[ИСХОДНЫЙ ТЕКСТ]

-*-

Несмотря на очевидную неортодоксальность доктрины страдающего Бога, ее важность, на наш взгляд, заключается в том, что учению о бесстрастном, самодостаточном и «вседовольном» Боге она противопоставила концепцию Бога, способного к страданию и состраданию. Эта концепция, как мы полагаем, не находится в непримиримом противоречии с традиционным церковным учением о бесстрастии Бога, если только это бесстрастие не понимать как безучастность, равнодушие и дистанцированность от происходящего на земле. Бог бесстрастен по природе, но Он не безучастен по отношению к тому, что происходит с людьми. И Он не был безучастен к судьбе Своего Сына.
Бог принял «близко к сердцу» все, что произошло с людьми после грехопадения. Вместо того чтобы вновь потопить погрязшее в грехах человечество, как это было сделано однажды (Быт.6:5–7), Он изобрел способ спасти его. Но этот способ потребовал от Него жертвы – и в жертву было принесено самое дорогое, что у Него было. Через страдания Сына Бог открылся людям как сострадательный и исполненный любви. А ведь «со-страдать» значит страдать вместе со страдающим. Бог бесстрастен в смысле непричастности греховным человеческим страстям, но можно ли считать грехом сострадание и сочувствие?
***
Средневековое латинское богословие создало теорию, согласно которой крестная жертва Сына Божия была вызвана необходимостью удовлетворения гнева Бога Отца.606 Суть теории заключалась в следующем: люди настолько прогневали Бога своими грехами, их долг перед Богом был настолько велик, что никакими своими добродетелями и заслугами они не могли бы с Богом расплатиться. Чтобы угасить гнев Бога против человека, нужна была жертва, и ее принес Сын Божий.
В православной традиции такая трактовка искупления не была принята. Отцы Восточной Церкви говорили о том, что Христос принес Себя в жертву Богу Отцу. Но не потому, что Бог нуждался в этой жертве, а потому, что мы в ней нуждались. "Нам, чтобы ожить, необходим был Бог воплотившийся и умерщвленный», – говорит святитель Григорий Богослов (IV век).607 Именно нам, а не Богу Отцу нужна была крестная жертва Сына Божия. Для спасения нам нужен был именно такой Бог, а не какой-то иной: Бог, распятый на кресте.

-*-

[ЗАДАНИЕ A]
Оформите как JSON-список строк, по одному элементу на строку и без пустых строк, фрагмент записей: начните со строки, где есть «List the series», и закончите строкой, где есть «What is the», включив обе.
Исходный текст и записи никак не связаны друг с другом.

[ДАННЫЕ]
-*-

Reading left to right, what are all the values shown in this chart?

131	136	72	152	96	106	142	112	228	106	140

-*-

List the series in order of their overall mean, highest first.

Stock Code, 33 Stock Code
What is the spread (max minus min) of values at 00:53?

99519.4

-*-

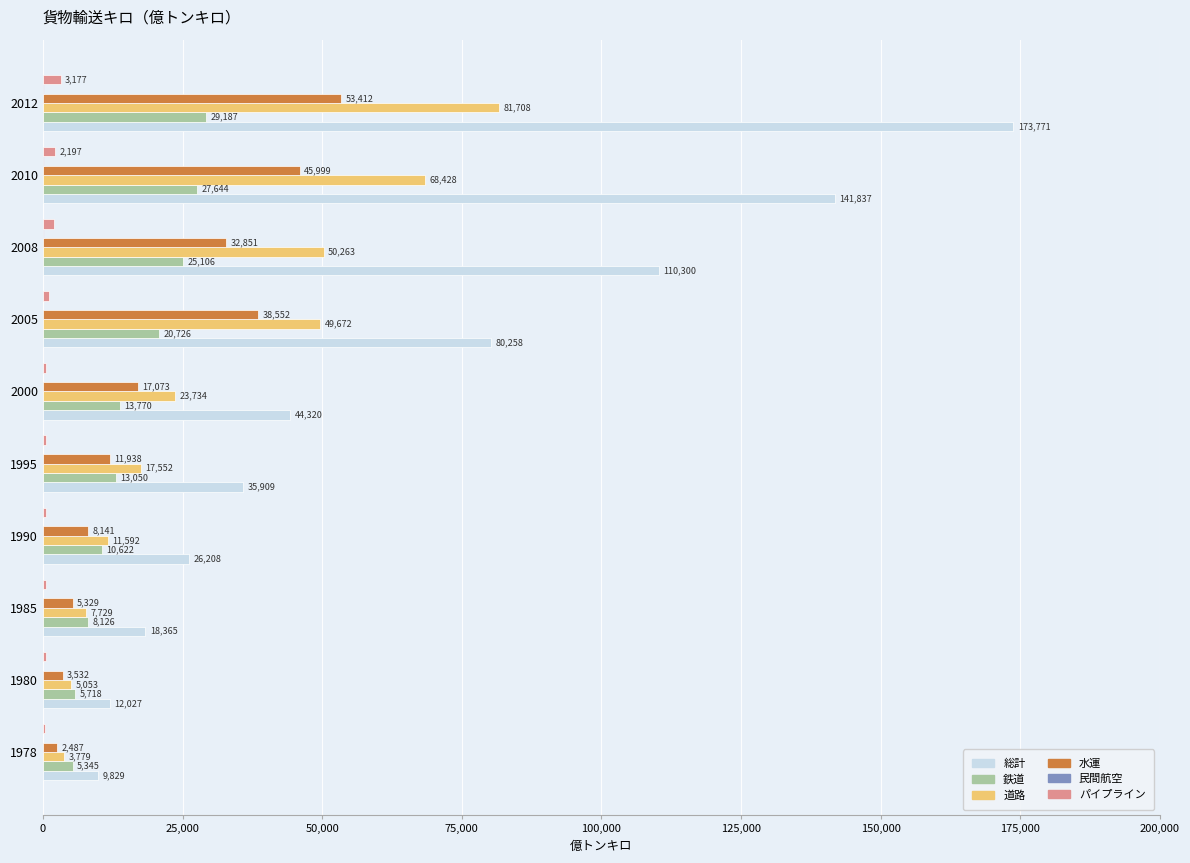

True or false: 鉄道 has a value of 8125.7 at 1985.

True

-*-

[ЗАДАНИЕ B]
Согласуются ли с исходным текстом следующие утверждения? (i) В православной традиции была принята трактовка искупления как удовлетворения гнева Бога Отца. (ii) Бог бесстрастен по природе, но не безучастен к тому, что происходит с людьми. (iii) Люди могли расплатиться с Богом своими добродетелями и заслугами. На каждое ответьте «да» или «нет» и приведите точную цитату, которая это решает.

[ОТВЕТ A]
[
  "List the series in order of their overall mean, highest first.",
  "Stock Code, 33 Stock Code",
  "What is the spread (max minus min) of values at 00:53?"
]

[ОТВЕТ B]
(i) Нет: «В православной традиции такая трактовка искупления не была принята».
(ii) Да: «Бог бесстрастен по природе, но Он не безучастен по отношению к тому, что происходит с людьми».
(iii) Нет: «никакими своими добродетелями и заслугами они не могли бы с Богом расплатиться».